Apache Hadoop is an open source framework that is used to efficiently store and process large datasets ranging in size from gigabytes to petabytes of data. Instead of using one large computer to store and process the data, Hadoop allows clustering multiple computers to analyze massive datasets in parallel more quickly.
Hadoop consists of four main modules:
- Hadoop Distributed File System (HDFS) – A distributed file system that runs on standard or low-end hardware. HDFS provides better data throughput than traditional file systems, in addition to high fault tolerance and native support of large datasets.
- Yet Another Resource Negotiator (YARN) – Manages and monitors cluster nodes and resource usage. It schedules jobs and tasks.
- MapReduce – A framework that helps programs do the parallel computation on data. The map task takes input data and converts it into a dataset that can be computed in key value pairs. The output of the map task is consumed by reduce tasks to aggregate output and provide the desired result.
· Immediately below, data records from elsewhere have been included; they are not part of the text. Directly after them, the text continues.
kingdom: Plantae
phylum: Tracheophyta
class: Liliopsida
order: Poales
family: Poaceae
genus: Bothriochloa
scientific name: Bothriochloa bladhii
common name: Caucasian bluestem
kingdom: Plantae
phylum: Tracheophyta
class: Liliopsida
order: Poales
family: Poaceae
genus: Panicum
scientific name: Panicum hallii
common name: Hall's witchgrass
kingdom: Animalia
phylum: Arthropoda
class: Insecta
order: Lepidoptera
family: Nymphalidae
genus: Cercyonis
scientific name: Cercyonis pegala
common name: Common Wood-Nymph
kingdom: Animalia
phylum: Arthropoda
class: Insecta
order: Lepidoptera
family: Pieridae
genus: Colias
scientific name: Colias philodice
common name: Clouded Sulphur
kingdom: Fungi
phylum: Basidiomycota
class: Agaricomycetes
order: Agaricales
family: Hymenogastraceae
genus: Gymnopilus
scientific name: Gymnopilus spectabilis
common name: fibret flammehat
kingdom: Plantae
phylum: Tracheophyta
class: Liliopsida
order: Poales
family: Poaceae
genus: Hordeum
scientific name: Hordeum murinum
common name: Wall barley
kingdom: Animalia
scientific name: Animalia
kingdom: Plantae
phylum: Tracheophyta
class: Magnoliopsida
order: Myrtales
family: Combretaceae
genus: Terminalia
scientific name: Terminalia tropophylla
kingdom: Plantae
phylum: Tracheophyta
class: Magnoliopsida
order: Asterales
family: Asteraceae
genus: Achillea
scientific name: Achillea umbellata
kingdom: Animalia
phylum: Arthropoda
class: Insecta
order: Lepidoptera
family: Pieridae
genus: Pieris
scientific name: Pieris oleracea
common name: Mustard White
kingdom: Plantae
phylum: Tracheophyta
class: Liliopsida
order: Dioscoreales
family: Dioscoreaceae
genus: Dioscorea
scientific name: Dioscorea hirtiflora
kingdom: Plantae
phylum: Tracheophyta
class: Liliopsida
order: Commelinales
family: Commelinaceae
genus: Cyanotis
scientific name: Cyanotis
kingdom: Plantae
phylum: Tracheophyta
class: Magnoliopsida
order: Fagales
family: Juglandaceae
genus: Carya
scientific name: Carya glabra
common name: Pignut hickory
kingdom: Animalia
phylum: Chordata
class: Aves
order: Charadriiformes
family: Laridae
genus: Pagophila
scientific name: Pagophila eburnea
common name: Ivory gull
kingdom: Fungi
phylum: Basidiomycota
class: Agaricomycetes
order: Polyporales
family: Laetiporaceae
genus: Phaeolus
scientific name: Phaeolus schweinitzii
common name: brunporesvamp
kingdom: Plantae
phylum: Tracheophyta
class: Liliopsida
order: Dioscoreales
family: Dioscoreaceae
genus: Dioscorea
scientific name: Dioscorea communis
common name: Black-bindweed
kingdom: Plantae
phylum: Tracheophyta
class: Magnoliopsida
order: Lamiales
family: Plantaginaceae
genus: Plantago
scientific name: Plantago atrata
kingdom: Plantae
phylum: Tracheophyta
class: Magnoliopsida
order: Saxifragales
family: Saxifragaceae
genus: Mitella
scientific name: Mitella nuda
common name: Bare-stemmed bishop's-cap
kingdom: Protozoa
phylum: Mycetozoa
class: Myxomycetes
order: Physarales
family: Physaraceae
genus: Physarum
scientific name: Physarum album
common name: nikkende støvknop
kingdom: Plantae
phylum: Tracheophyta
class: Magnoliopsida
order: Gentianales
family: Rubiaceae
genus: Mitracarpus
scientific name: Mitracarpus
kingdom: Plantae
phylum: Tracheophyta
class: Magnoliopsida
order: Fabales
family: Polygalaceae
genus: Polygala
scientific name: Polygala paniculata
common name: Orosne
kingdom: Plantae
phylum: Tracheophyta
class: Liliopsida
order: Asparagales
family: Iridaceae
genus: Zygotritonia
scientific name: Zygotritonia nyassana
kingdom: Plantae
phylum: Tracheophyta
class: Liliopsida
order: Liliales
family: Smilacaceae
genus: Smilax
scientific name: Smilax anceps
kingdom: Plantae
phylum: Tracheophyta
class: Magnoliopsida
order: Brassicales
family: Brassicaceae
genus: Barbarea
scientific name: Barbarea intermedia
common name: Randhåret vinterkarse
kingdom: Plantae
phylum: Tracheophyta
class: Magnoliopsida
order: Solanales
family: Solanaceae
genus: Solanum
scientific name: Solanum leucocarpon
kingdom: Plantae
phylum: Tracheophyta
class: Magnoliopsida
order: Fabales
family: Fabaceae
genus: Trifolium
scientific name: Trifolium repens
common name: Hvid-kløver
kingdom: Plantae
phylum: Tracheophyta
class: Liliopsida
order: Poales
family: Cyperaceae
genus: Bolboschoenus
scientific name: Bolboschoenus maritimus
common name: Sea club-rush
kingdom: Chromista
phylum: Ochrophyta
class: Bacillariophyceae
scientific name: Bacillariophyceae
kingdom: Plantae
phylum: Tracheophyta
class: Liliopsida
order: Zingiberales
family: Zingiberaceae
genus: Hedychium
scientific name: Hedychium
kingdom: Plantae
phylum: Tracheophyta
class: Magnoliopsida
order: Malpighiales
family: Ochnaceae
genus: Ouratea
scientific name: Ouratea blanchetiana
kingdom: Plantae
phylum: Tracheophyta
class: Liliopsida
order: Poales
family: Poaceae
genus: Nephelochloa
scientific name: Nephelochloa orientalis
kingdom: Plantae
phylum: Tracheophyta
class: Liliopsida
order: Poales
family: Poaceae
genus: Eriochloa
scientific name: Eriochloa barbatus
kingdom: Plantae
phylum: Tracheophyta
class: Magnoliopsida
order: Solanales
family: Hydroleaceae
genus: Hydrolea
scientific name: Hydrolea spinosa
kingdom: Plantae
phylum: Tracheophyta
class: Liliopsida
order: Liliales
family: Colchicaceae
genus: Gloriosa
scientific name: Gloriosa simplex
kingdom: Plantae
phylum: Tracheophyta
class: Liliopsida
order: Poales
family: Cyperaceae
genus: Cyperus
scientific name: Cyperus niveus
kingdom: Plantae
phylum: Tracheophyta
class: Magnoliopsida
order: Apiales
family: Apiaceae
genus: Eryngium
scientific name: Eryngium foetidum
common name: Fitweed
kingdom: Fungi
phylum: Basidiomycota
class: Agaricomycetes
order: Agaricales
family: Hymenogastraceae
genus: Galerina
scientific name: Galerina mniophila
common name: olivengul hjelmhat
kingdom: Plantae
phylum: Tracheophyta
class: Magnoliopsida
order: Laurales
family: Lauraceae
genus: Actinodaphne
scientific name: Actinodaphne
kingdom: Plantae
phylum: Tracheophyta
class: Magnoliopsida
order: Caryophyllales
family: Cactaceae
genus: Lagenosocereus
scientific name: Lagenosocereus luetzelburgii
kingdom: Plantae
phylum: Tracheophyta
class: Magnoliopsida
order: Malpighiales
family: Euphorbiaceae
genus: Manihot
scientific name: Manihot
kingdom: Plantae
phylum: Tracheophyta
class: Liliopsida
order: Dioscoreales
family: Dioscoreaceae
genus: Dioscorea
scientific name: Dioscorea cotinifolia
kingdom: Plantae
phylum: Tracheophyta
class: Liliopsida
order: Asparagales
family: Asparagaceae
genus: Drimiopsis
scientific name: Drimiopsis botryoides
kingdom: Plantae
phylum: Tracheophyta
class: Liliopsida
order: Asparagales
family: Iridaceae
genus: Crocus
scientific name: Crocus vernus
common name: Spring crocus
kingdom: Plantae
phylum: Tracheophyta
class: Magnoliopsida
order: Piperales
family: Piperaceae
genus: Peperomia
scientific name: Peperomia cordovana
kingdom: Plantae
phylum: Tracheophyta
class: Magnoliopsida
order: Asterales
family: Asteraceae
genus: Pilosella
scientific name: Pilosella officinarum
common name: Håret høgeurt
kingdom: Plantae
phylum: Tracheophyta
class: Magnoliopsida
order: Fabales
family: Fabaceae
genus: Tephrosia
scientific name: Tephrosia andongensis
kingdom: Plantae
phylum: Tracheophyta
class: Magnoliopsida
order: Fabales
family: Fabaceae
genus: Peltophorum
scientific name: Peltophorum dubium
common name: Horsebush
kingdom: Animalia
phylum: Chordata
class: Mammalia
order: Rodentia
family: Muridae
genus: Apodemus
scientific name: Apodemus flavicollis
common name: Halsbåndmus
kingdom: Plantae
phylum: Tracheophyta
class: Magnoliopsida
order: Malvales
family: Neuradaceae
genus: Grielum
- Hadoop Common – Provides common Java libraries that can be used across all modules.
Hadoop makes it easier to use all the storage and processing capacity in cluster servers, and to execute distributed processes against huge amounts of data. Hadoop provides the building blocks on which other services and applications can be built.
Applications that collect data in various formats can place data into the Hadoop cluster by using an API operation to connect to the NameNode. The NameNode tracks the file directory structure and placement of “chunks” for each file, replicated across DataNodes. To run a job to query the data, provide a MapReduce job made up of many map and reduce tasks that run against the data in HDFS spread across the DataNodes. Map tasks run on each node against the input files supplied, and reducers run to aggregate and organize the final output.
The Hadoop ecosystem has grown significantly over the years due to its extensibility. Today, the Hadoop ecosystem includes many tools and applications to help collect, store, process, analyze, and manage big data. Some of the most popular applications are:
- Spark – An open source, distributed processing system commonly used for big data workloads. Apache Spark uses in-memory caching and optimized execution for fast performance, and it supports general batch processing, streaming analytics, machine learning, graph databases, and ad hoc queries.
- Presto – An open source, distributed SQL query engine optimized for low-latency, ad-hoc analysis of data. It supports the ANSI SQL standard, including complex queries, aggregations, joins, and window functions. Presto can process data from multiple data sources including the Hadoop Distributed File System (HDFS) and Amazon S3.
- Hive – Allows users to leverage Hadoop MapReduce using a SQL interface, enabling analytics at a massive scale, in addition to distributed and fault-tolerant data warehousing.
- HBase – An open source, non-relational, versioned database that runs on top of Amazon S3 (using EMRFS) or the Hadoop Distributed File System (HDFS). HBase is a massively scalable, distributed big data store built for random, strictly consistent, real-time access for tables with billions of rows and millions of columns.
- Zeppelin – An interactive notebook that enables interactive data exploration.
Amazon EMR is a managed service that lets you process and analyze large datasets using the latest versions of big data processing frameworks such as Apache Hadoop, Spark, HBase, and Presto on fully customizable clusters.
- Easy to use: You can launch an Amazon EMR cluster in minutes. You don’t need to worry about node provisioning, cluster setup, Hadoop configuration, or cluster tuning.
- Low cost: Amazon EMR pricing is simple and predictable: You pay an hourly rate for every instance hour you use and you can leverage Spot Instances for greater savings.
- Elastic: With Amazon EMR, you can provision one, hundreds, or thousands of compute instances to process data at any scale.
- Transient: You can use EMRFS to run clusters on-demand based on HDFS data stored persistently in Amazon S3. As jobs finish, you can shut down a cluster and have the data saved in Amazon S3. You pay only for the compute time that the cluster is running.
- Secure: Amazon EMR uses all common security characteristics of AWS services:
- Identity and Access Management (IAM) roles and policies to manage permissions.
- Encryption in-transit and at-rest to help you protect your data and meet compliance standards, such as HIPAA.
- Security groups to control inbound and outbound network traffic to your cluster nodes.
- AWS CloudTrail: Audit all Amazon EMR PI calls made in your account to provide security analysis, resource change tracking, and compliance auditing.